After seing this question I started wondering about a generalization of a similar sum. The sum is $$ S(m,n)=\sum_{r=1}^{m}(-1)^{r-1}\;r^{n} $$
I gave this to WA to crunch and it gave $$ S(m,n)= (-1)^{m}2^{n}\left(\zeta\left(-n, \frac{m+2}{2}\right)-\zeta\left(-n,\frac{m+1}{2}\right) \right)-(2^{n}-1)\zeta(-n) $$
I know that Bernoully numbers,$B_{n}$, and Bernoully polynomials, $B_{n+1}(x)$, are involved expressing $$ \zeta(-n,x)=-\frac{B_{n+1}(x)}{n+1}\;\;\;and\;\;\;\zeta(-n)=-\frac{B_{n+1}}{n+1} $$ But I wonder if this expression could, somehow, be simplified to express $S(m,n)$ in a more pleasant way, involving somehow powers of two.
I think that when $m$ is a Mersenne number, i.e. of the form $2^{m}-1$, it will be possible to obtain some kind of oversimplification.
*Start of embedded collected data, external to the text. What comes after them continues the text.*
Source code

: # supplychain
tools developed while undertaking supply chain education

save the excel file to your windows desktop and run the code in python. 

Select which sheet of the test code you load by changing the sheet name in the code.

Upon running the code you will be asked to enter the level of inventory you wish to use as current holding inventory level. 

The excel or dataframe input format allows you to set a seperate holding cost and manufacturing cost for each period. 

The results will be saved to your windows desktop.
Anyways, what I'm looking for is some other forms to express $S(m,n)$ with a special interest in the case of the upper limit of the sum being $2^{m}-1$, i.e. in the case $$ \begin{align*} S(m,n)&=\sum_{r=1}^{2^{m}-1}(-1)^{r-1}\;r^{n}\\ &=-2^{n}\left(\zeta\left(-n, \frac{2^{m}+1/2}{2}+\frac{1}{4}\right)-\zeta\left(-n,\frac{2^{m}+1/2}{2}-\frac{1}{4}\right) \right)-(2^{n}-1)\zeta(-n) \end{align*}\\ $$
Thanks is advance.
Suppose $2|m$
Consider our sum $$S = \sum_{j = 1}^{m}{(-1)^{j + 1}j^{n}} = S(n,m) - 2\sum_{j = 1}^{m/2}{(2\cdot j)^{n}} = S(n,m) - 2\cdot 2^{n}S(n,\frac{m}{2})$$
If $m \equiv1 {\mod{2}} $, then :
$$S = S(n,m) - 2\cdot 2^{n}S(n,\frac{m - 1}{2})$$, actually I don't know what is the better simplification.
UPD: $S(n,m) = \frac{1}{n+1}\sum_{j = 0}^{n} (-1)^{j} \binom{n+1}{j}B_{j}m^{n+1 -j} $